I'm attempting to find a closed form expression for $$\int_{-\infty}^{\infty}e^{-\frac{x^2\left(1+\lambda^2\right)}{2}}H_{n}(x)H_m(\lambda x)dx$$
where $H_n(x)$ are the physicist's hermite polynomials, but haven't had any luck. Anyone know of a way to compute this?

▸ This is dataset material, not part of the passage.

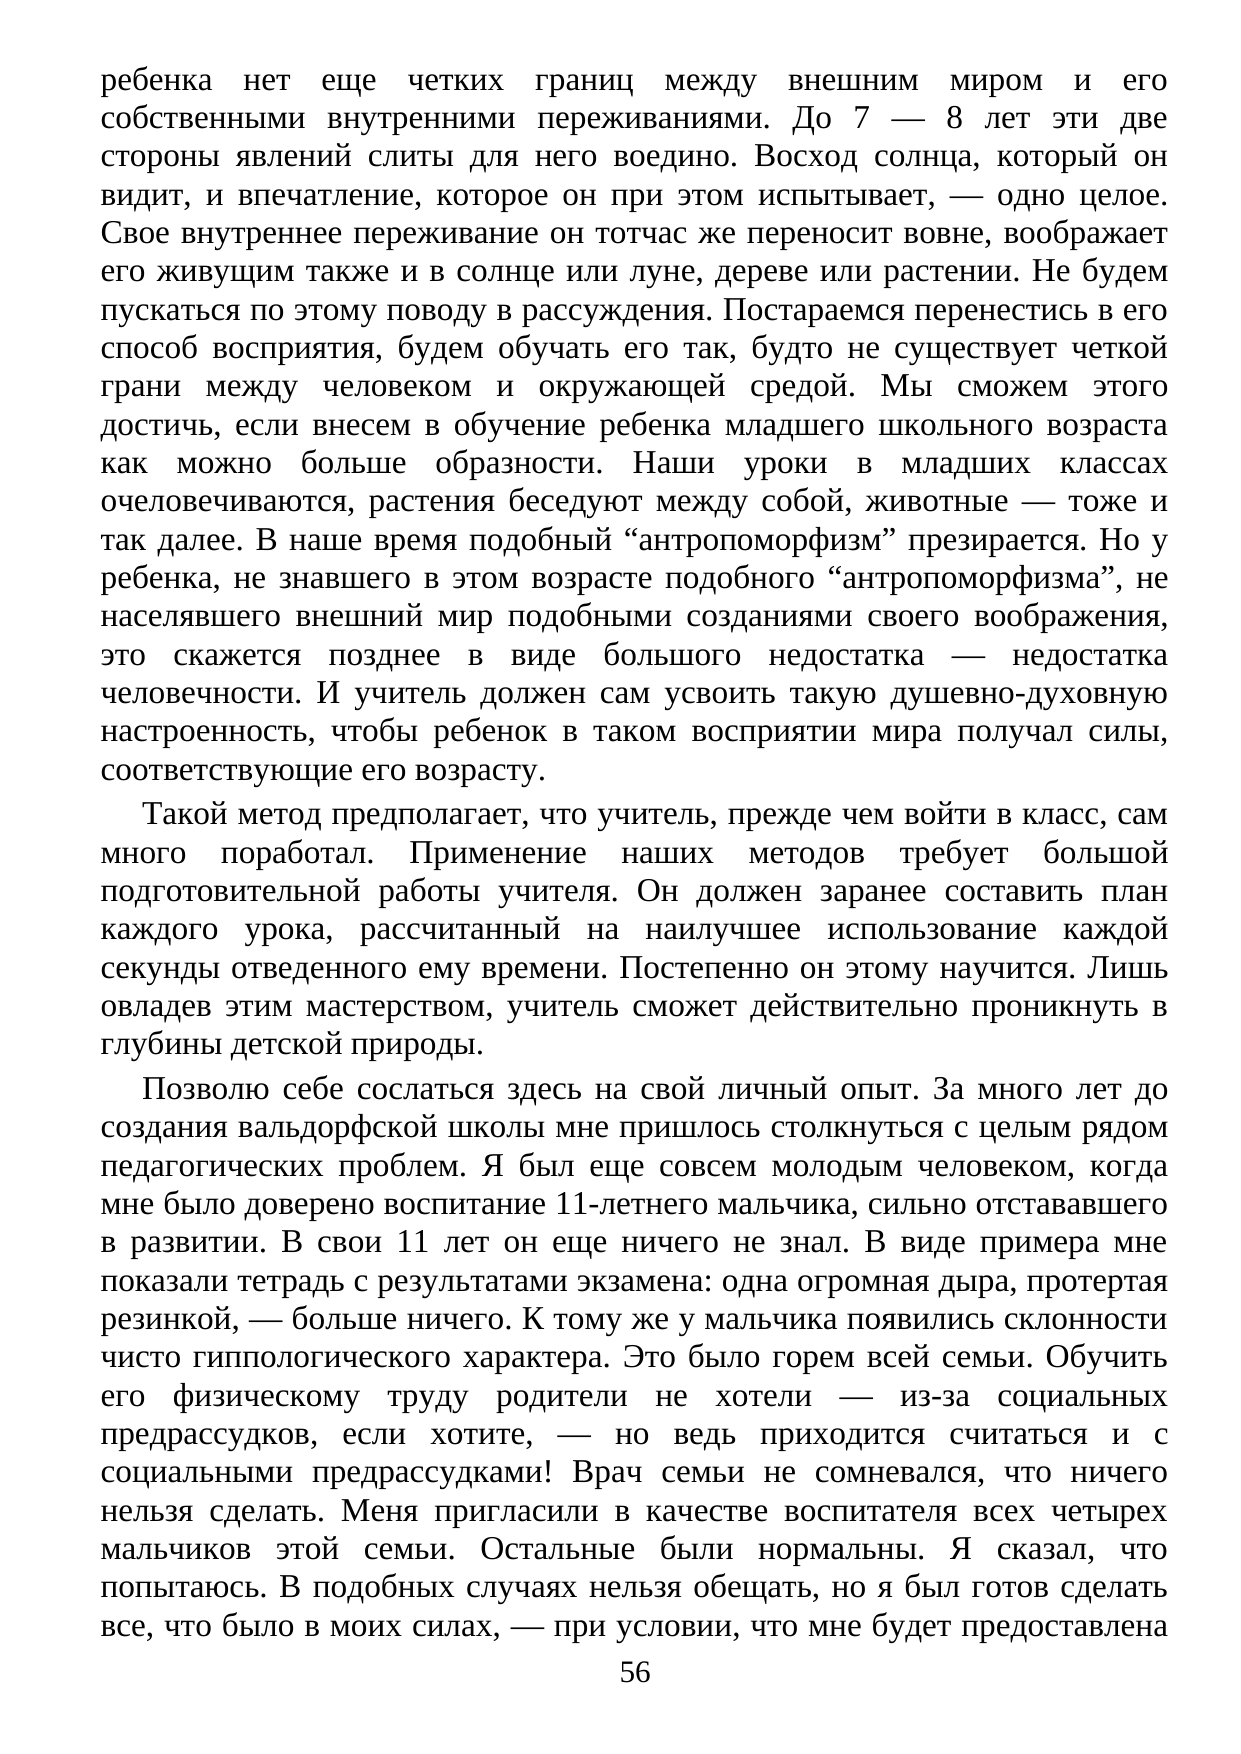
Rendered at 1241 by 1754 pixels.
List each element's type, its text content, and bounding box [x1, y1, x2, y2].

text Такой метод предполагает, что учитель, прежде чем войти в класс, сам много поработал. Применение наших методов требует большой подготовительной работы учителя. Он должен заранее составить план каждого урока, рассчитанный на наилучшее использование каждой секунды отведенного ему времени. Постепенно он этому научится. Лишь овладев этим мастерством, учитель сможет действительно проникнуть в глубины детской природы. [100, 794, 1169, 1062]
text Позволю себе сослаться здесь на свой личный опыт. За много лет до создания вальдорфской школы мне пришлось столкнуться с целым рядом педагогических проблем. Я был еще совсем молодым человеком, когда мне было доверено воспитание 11-летнего мальчика, сильно отстававшего в развитии. В свои 11 лет он еще ничего не знал. В виде примера мне показали тетрадь с результатами экзамена: одна огромная дыра, протертая резинкой, — больше ничего. К тому же у мальчика появились склонности чисто гиппологического характера. Это было горем всей семьи. Обучить его физическому труду родители не хотели — из-за социальных предрассудков, если хотите, — но ведь приходится считаться и с социальными предрассудками! Врач семьи не сомневался, что ничего нельзя сделать. Меня пригласили в качестве воспитателя всех четырех мальчиков этой семьи. Остальные были нормальны. Я сказал, что попытаюсь. В подобных случаях нельзя обещать, но я был готов сделать все, что было в моих силах, — при условии, что мне будет предоставлена [100, 1068, 1169, 1643]
text ребенка нет еще четких границ между внешним миром и его собственными внутренними переживаниями. До 7 — 8 лет эти две стороны явлений слиты для него воедино. Восход солнца, который он видит, и впечатление, которое он при этом испытывает, — одно целое. Свое внутреннее переживание он тотчас же переносит вовне, воображает его живущим также и в солнце или луне, дереве или растении. Не будем пускаться по этому поводу в рассуждения. Постараемся перенестись в его способ восприятия, будем обучать его так, будто не существует четкой грани между человеком и окружающей средой. Мы сможем этого достичь, если внесем в обучение ребенка младшего школьного возраста как можно больше образности. Наши уроки в младших классах очеловечиваются, растения беседуют между собой, животные — тоже и так далее. В наше время подобный “антропоморфизм” презирается. Но у ребенка, не знавшего в этом возрасте подобного “антропоморфизма”, не населявшего внешний мир подобными созданиями своего воображения, это скажется позднее в виде большого недостатка — недостатка человечности. И учитель должен сам усвоить такую душевно-духовную настроенность, чтобы ребенок в таком восприятии мира получал силы, соответствующие его возрасту. [100, 59, 1169, 787]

Denoting the integral by $I_{m,n}$, write the generating function \begin{align*}I(s,t)=&\sum_{m=0}^{\infty}\sum_{n=0}^{\infty}I_{m,n}\frac{s^m}{m!}\frac{t^n}{n!}=\\ =&\int_{-\infty}^{\infty}e^{-\frac{x^2(1+\lambda^2)}{2}} \underbrace{\left(\sum_{m=0}^{\infty}H_m(\lambda x)\frac{s^m}{m!}\right)}_{e^{2\lambda x s-s^2}} \underbrace{\left(\sum_{n=0}^{\infty}H_n( x)\frac{t^n}{n!}\right)}_{e^{2xt-t^2}}dx=\\ =&e^{-s^2-t^2}\int_{-\infty}^{\infty}e^{-\frac{x^2(1+\lambda^2)}{2}+2x(\lambda s+t)}dx=\\ =&\exp\left\{\frac{2(\lambda s+t)^2}{1+\lambda^2}-s^2-t^2\right\}\sqrt{\frac{2\pi}{1+\lambda^2}}. \end{align*} The rest should be clear. Of course, $I_{m,n}=0$ if $m,n$ are of different parity.